* _Work request_
Only the lines with "down" in them need to be copied from the listing.

* _Material provided_
· · · · ·

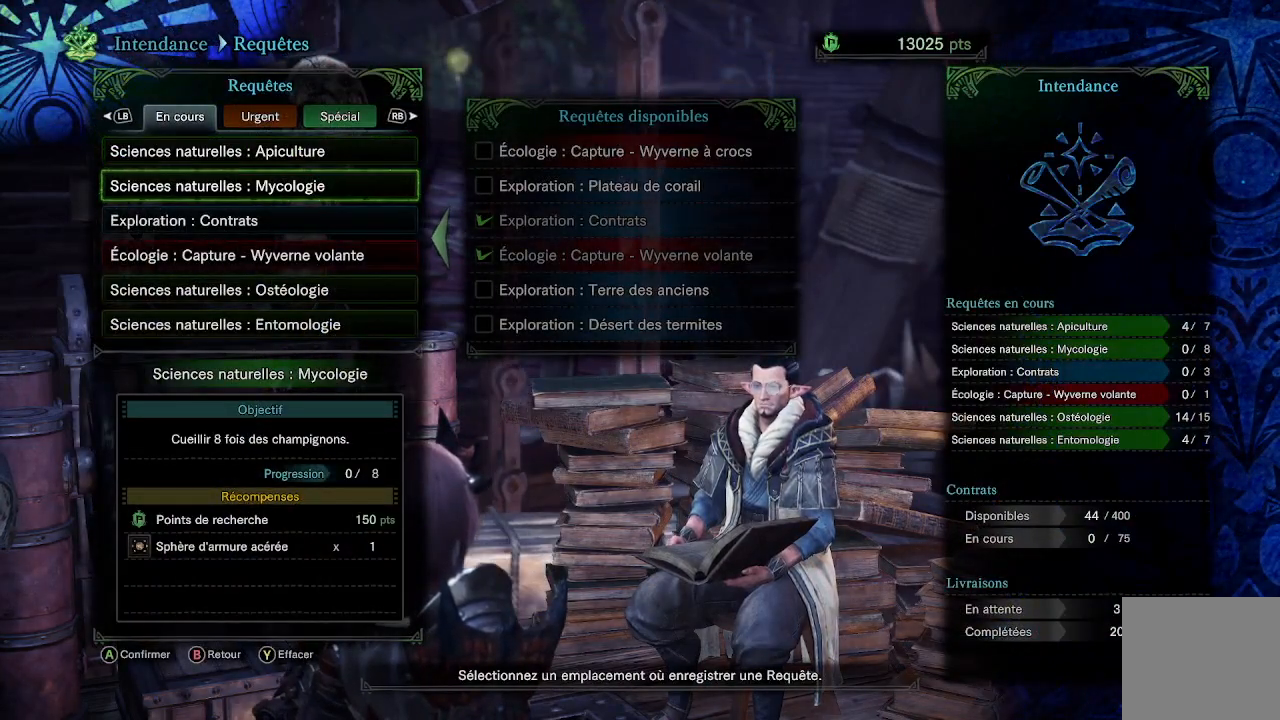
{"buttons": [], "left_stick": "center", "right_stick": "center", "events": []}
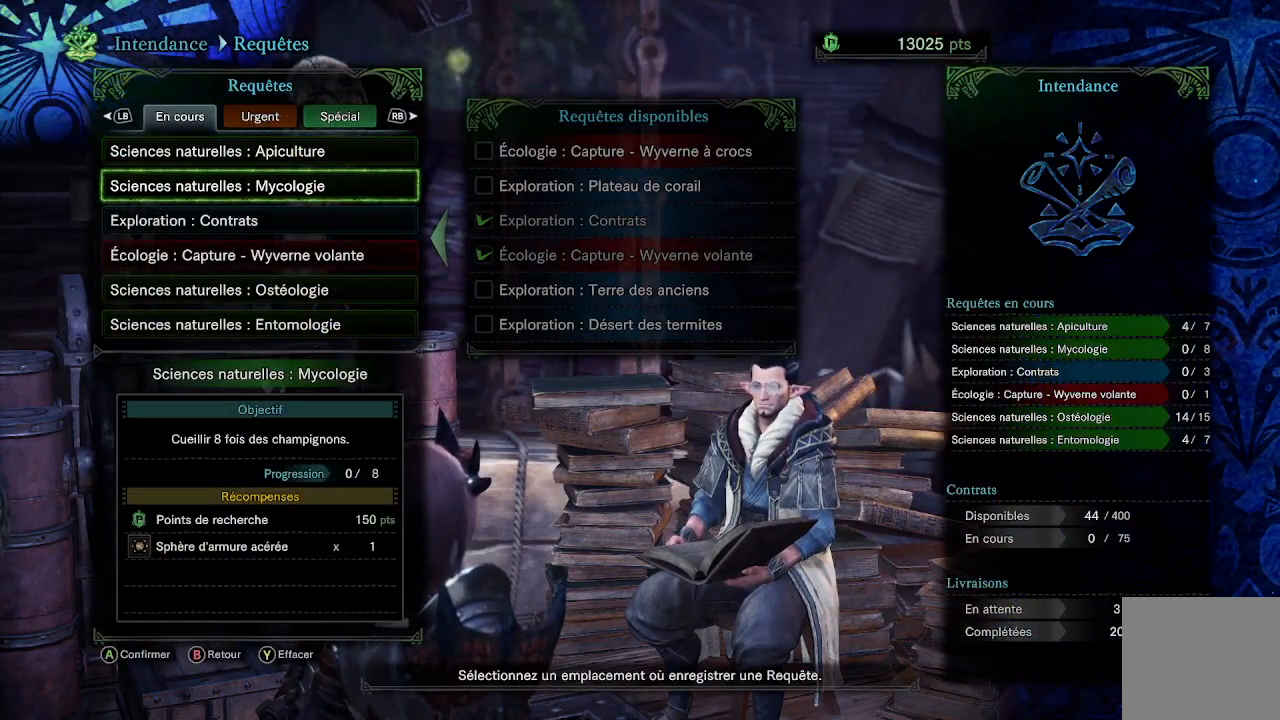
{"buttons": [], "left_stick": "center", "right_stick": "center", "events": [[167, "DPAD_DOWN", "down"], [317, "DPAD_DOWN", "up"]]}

· · · · ·

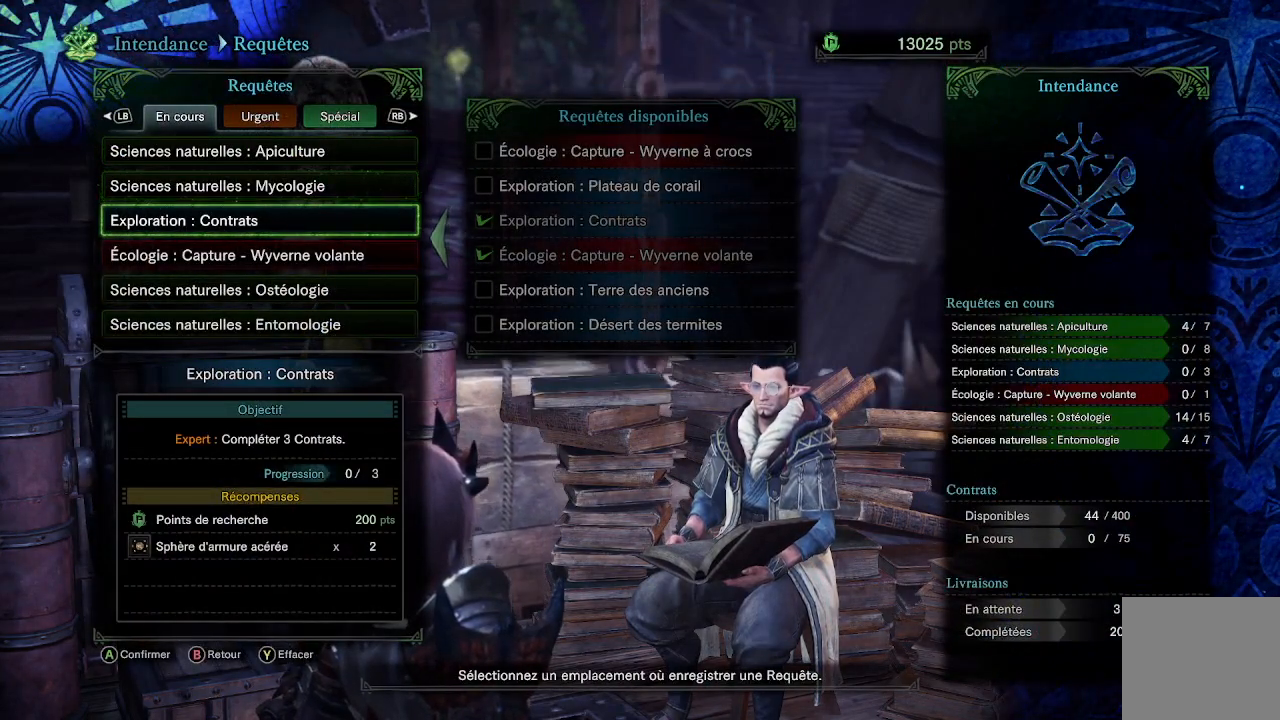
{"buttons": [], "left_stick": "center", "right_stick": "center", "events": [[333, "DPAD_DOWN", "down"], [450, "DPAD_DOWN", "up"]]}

· · · · ·

* _Task result_
{"buttons": [], "left_stick": "center", "right_stick": "center", "events": [[167, "DPAD_DOWN", "down"], [317, "DPAD_DOWN", "up"]]}
{"buttons": [], "left_stick": "center", "right_stick": "center", "events": [[333, "DPAD_DOWN", "down"], [450, "DPAD_DOWN", "up"]]}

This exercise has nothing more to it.